The area is characterized by functional flexibility and the opportunity for individual or group activity made easy by the rearranging of free standing poufs. The soft flooring and the furniture create a sense of freedom, which is key to the complete comprehension of information.
– Research area – a tablet area for research and data-collecting.
Discoveries are a result of lateral thinking, which is underpinned by existing knowledge. Therefore, lateral thinking does not deny logic. On the contrary – it takes advantage of its achievements, diffracting them through a new self-organizing information system. The area includes 14 seats equipped with tablets. The indigo walls create a feeling of infinity and unlimited data access.
– Idea generator – an area for generating ideas using Edward de Bono’s method.
This zone is a functional extension to the reading area, which allows their integration if necessary. The zone includes a sofa, a whiteboard table to record ideas, and a light panel – a lateral interpretation of the assumption that the brain is a universe able to form new information models.
– Idea box- a container for collecting ideas addressed to the student council or the head-master of the school.
Students have the opportunity to submit the generated ideas to the management of the school and the student council in a metal envelope. This ensures a sustainable dialogue between students and teachers. The metal envelope is a means of indirect communication, suitable also for a common group – children with creative thinking but problematic communication.
– Area for the realization of ideas through teamwork.
The last zone creates the connection between the theoretical and the pragmatic. It is necessary for the materialization of the abstract idea. A work table allows conditions for teamwork for up to 10 people. The table is made of two components that allow two groups of 5 students to work together.
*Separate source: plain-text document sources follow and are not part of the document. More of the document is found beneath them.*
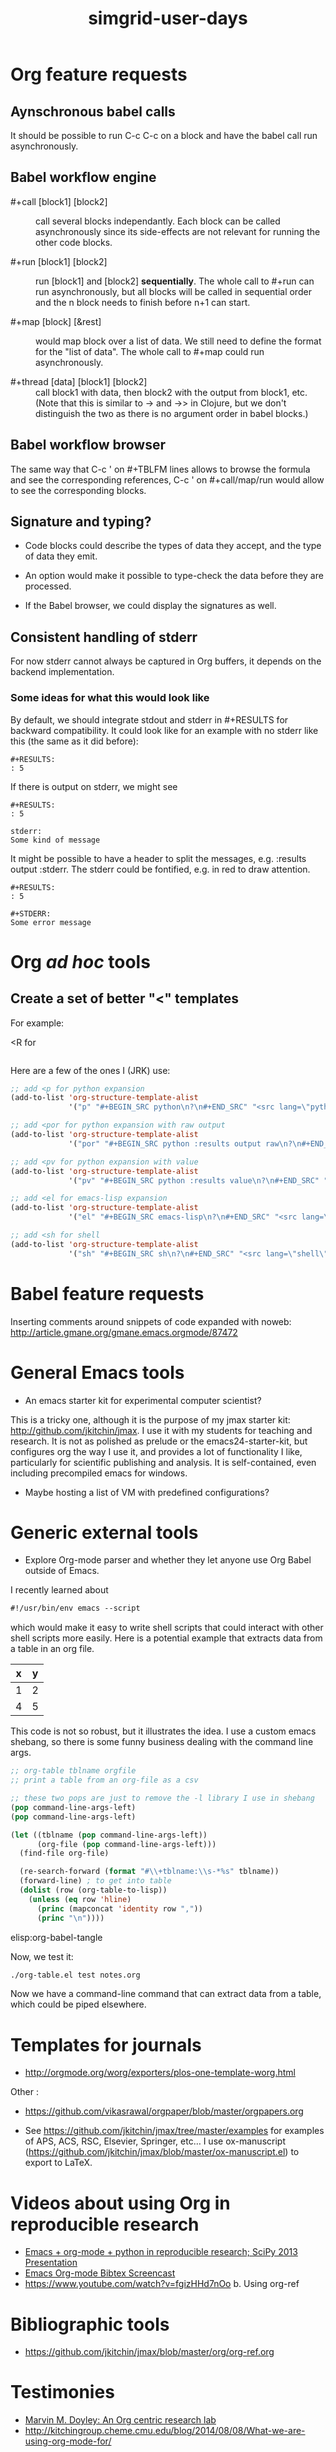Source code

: #+TITLE: simgrid-user-days

* Org feature requests

** Aynschronous babel calls

It should be possible to run C-c C-c on a block and have the babel
call run asynchronously.

** Babel workflow engine

- #+call [block1] [block2] :: call several blocks independantly.  Each
     block can be called asynchronously since its side-effects are not
     relevant for running the other code blocks.

- #+run [block1] [block2] :: run [block1] and [block2] *sequentially*.
     The whole call to #+run can run asynchronously, but all blocks
     will be called in sequential order and the n block needs to
     finish before n+1 can start.

- #+map [block] [&rest] :: would map block over a list of data.  We
     still need to define the format for the "list of data".  The
     whole call to #+map could run asynchronously.

- #+thread [data] [block1] [block2] :: call block1 with data, then
     block2 with the output from block1, etc.  (Note that this is
     similar to -> and ->> in Clojure, but we don't distinguish the
     two as there is no argument order in babel blocks.)

** Babel workflow browser

The same way that C-c ' on #+TBLFM lines allows to browse the formula
and see the corresponding references, C-c ' on #+call/map/run would
allow to see the corresponding blocks.

** Signature and typing?

- Code blocks could describe the types of data they accept, and the
  type of data they emit.

- An option would make it possible to type-check the data before they
  are processed.

- If the Babel browser, we could display the signatures as well.

** Consistent handling of stderr

For now stderr cannot always be captured in Org buffers, it depends on
the backend implementation.

*** Some ideas for what this would look like

By default, we should integrate stdout and stderr in #+RESULTS for
backward compatibility. It could look like for an example with no
stderr like this (the same as it did before):

#+BEGIN_EXAMPLE
#+RESULTS:
: 5
#+END_EXAMPLE

If there is output on stderr, we might see

#+BEGIN_EXAMPLE
#+RESULTS:
: 5

stderr: 
Some kind of message
#+END_EXAMPLE

It might be possible to have a header to split the messages,
e.g. :results output :stderr. The stderr could be fontified, e.g. in
red to draw attention.

#+BEGIN_EXAMPLE
#+RESULTS:
: 5

#+STDERR:
Some error message
#+END_EXAMPLE

* Org /ad hoc/ tools

** Create a set of better "<" templates

For example: 

<R for

#+BEGIN_SRC R [FIXME: see Arnaud's example]
#+END_SRC

Here are a few of the ones I (JRK) use:
#+BEGIN_SRC emacs-lisp
;; add <p for python expansion
(add-to-list 'org-structure-template-alist
             '("p" "#+BEGIN_SRC python\n?\n#+END_SRC" "<src lang=\"python\">\n?\n</src>"))

;; add <por for python expansion with raw output
(add-to-list 'org-structure-template-alist
             '("por" "#+BEGIN_SRC python :results output raw\n?\n#+END_SRC" "<src lang=\"python\">\n?\n</src>"))

;; add <pv for python expansion with value
(add-to-list 'org-structure-template-alist
             '("pv" "#+BEGIN_SRC python :results value\n?\n#+END_SRC" "<src lang=\"python\">\n?\n</src>"))

;; add <el for emacs-lisp expansion
(add-to-list 'org-structure-template-alist
             '("el" "#+BEGIN_SRC emacs-lisp\n?\n#+END_SRC" "<src lang=\"emacs-lisp\">\n?\n</src>"))

;; add <sh for shell
(add-to-list 'org-structure-template-alist
             '("sh" "#+BEGIN_SRC sh\n?\n#+END_SRC" "<src lang=\"shell\">\n?\n</src>"))
#+END_SRC


* Babel feature requests

Inserting comments around snippets of code expanded with noweb:
http://article.gmane.org/gmane.emacs.orgmode/87472

* General Emacs tools

- An emacs starter kit for experimental computer scientist?

This is a tricky one, although it is the purpose of my jmax starter kit: http://github.com/jkitchin/jmax. I use it with my students for teaching and research. It is not as polished as prelude or the emacs24-starter-kit, but configures org the way I use it, and provides a lot of functionality I like, particularly for scientific publishing and analysis. It is self-contained, even including precompiled emacs for windows. 

- Maybe hosting a list of VM with predefined configurations?

* Generic external tools

- Explore Org-mode parser and whether they let anyone use Org Babel
  outside of Emacs.

I recently learned about 
#+BEGIN_SRC emacs-lisp
#!/usr/bin/env emacs --script
#+END_SRC

which would make it easy to write shell scripts that could interact with other shell scripts more easily. Here is a potential example that extracts data from a table in an org file.

#+tblname: test
| x | y |
|---+---|
| 1 | 2 |
| 4 | 5 |

This code is not so robust, but it illustrates the idea. I use a custom emacs shebang, so there is some funny business dealing with the command line args.

#+BEGIN_SRC emacs-lisp :tangle org-table.el :shebang #!/Applications/Emacs.app/Contents/MacOS/Emacs -l ~/Dropbox/kitchingroup/jmax/init.el --script
;; org-table tblname orgfile
;; print a table from an org-file as a csv

;; these two pops are just to remove the -l library I use in shebang
(pop command-line-args-left)
(pop command-line-args-left)

(let ((tblname (pop command-line-args-left))
      (org-file (pop command-line-args-left)))
  (find-file org-file)
  
  (re-search-forward (format "#\\+tblname:\\s-*%s" tblname))
  (forward-line) ; to get into table
  (dolist (row (org-table-to-lisp))
    (unless (eq row 'hline)
      (princ (mapconcat 'identity row ","))
      (princ "\n"))))
#+END_SRC

elisp:org-babel-tangle

Now, we test it:
#+BEGIN_SRC sh
./org-table.el test notes.org
#+END_SRC

#+RESULTS:
: x,y
: 1,2
: 4,5

Now we have a command-line command that can extract data from a table, which could be piped elsewhere.

* Templates for journals

- http://orgmode.org/worg/exporters/plos-one-template-worg.html

Other :

- https://github.com/vikasrawal/orgpaper/blob/master/orgpapers.org

- See https://github.com/jkitchin/jmax/tree/master/examples for examples of APS, ACS, RSC, Elsevier, Springer, etc... I use ox-manuscript (https://github.com/jkitchin/jmax/blob/master/ox-manuscript.el) to export to LaTeX.

* Videos about using Org in reproducible research

- [[https://www.youtube.com/watch?v=1-dUkyn_fZA][Emacs + org-mode + python in reproducible research; SciPy 2013 Presentation]]
- [[https://vimeo.com/99167082][Emacs Org-mode Bibtex Screencast]]
- https://www.youtube.com/watch?v=fgizHHd7nOo b. Using org-ref


* Bibliographic tools

- https://github.com/jkitchin/jmax/blob/master/org/org-ref.org

* Testimonies

- [[https://lists.gnu.org/archive/html/emacs-orgmode/2014-07/msg00162.html][Marvin M. Doyley: An Org centric research lab]]
- http://kitchingroup.cheme.cmu.edu/blog/2014/08/08/What-we-are-using-org-mode-for/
The colour scheme of the project is based on the meaning and impact of colours on the creative process. It includes indigo blue, yellow and neutral beige-gray. The wave of the yellow colour is relatively long and stimulates proper breathing. This facilitates the access of oxygen to the brain and thereby activates brain activity. Yellow removes negativity, gives confidence, encourages the acceptance of new ideas, stimulates creativity and discipline, and helps in achieving concentration. The indigo colour stimulates clear thinking, develops intuition, clears the mind, and helps for introspection. It also reduces attacks of hysteria and muscle tension and helps distrustful, anxious, stressed children.
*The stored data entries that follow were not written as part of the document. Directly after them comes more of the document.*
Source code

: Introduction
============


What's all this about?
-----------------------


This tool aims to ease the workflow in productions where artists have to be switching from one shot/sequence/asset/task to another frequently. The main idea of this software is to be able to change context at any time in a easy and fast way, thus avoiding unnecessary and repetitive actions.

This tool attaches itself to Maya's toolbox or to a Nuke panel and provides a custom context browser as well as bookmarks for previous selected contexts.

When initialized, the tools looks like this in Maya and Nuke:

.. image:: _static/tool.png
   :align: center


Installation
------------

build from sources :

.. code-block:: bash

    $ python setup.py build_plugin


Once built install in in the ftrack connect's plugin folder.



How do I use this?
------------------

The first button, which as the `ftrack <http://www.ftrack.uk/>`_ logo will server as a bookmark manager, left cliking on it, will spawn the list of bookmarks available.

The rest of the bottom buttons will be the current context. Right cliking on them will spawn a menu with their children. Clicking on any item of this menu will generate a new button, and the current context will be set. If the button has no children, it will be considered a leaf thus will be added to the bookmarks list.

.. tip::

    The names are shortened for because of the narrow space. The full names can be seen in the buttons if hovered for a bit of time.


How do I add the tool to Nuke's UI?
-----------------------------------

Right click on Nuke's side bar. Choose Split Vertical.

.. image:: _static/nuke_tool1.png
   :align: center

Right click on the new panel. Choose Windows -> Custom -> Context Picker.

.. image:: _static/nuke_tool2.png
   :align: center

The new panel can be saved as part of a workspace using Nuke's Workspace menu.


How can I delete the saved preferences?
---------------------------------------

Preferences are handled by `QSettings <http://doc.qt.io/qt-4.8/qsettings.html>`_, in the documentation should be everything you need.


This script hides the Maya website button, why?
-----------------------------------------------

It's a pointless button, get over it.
Only time and experience will show whether the Creative Room is a successful project. The architecture and design alone are able to cultivate and provoke one’s senses creatively. They are a strong basis for the growth of a new method for self and world exploration, a method never used or examined by the students before. Edward de Bono’s theory is already too commercialized, but despite that, it still offers a comprehensive way to develop creative thinking. The Creative Room can be a valuable resource if it is seen as a catalyst for conceptual, sensory, personal, and spiritual growth, both for students and for teachers. If the purpose of the project is achieved, the acquired creative habits of the mind will help one generation to discover their potential and open their senses to the valuable human creations. This is a prerequisite for creating new ones.